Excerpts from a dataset
========================

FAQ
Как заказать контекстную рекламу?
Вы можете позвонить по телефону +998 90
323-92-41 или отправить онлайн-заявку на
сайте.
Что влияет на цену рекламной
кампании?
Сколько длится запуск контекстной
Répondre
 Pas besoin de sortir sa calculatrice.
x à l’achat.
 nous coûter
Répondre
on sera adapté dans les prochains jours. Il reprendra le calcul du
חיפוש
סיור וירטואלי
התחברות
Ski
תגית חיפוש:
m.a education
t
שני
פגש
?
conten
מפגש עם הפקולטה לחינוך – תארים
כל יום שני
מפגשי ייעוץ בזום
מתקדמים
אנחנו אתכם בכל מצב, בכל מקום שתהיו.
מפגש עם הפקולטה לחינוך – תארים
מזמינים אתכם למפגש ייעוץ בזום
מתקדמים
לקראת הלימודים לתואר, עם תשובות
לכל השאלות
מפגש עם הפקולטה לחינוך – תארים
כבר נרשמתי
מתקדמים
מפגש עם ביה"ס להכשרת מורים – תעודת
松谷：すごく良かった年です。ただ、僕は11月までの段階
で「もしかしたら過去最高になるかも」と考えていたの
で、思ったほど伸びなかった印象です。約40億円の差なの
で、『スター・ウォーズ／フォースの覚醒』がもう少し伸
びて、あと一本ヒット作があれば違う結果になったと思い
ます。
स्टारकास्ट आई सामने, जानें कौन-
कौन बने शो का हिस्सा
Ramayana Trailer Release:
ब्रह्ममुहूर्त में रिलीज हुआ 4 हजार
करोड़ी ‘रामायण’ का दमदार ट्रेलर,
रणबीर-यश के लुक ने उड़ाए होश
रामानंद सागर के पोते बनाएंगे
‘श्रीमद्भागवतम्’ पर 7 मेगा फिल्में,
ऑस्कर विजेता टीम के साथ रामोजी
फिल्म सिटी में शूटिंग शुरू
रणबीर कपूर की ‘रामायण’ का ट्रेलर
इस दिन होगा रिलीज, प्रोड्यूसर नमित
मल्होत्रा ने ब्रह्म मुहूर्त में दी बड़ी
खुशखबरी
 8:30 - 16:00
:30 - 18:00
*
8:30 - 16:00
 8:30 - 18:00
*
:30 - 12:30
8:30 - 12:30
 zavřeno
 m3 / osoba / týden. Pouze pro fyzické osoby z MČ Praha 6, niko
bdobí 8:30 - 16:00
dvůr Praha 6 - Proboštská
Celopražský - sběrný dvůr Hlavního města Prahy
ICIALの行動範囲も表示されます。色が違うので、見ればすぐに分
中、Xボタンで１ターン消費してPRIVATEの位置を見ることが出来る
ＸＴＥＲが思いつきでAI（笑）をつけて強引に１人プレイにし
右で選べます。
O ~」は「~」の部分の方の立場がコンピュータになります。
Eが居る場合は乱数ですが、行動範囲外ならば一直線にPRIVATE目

========================

● WHAT IS REQUIRED:
Please show the lines in the entries above that hold the string "dvůr".

● RESPONSE TO THIS TASK:
dvůr Praha 6 - Proboštská
Celopražský - sběrný dvůr Hlavního města Prahy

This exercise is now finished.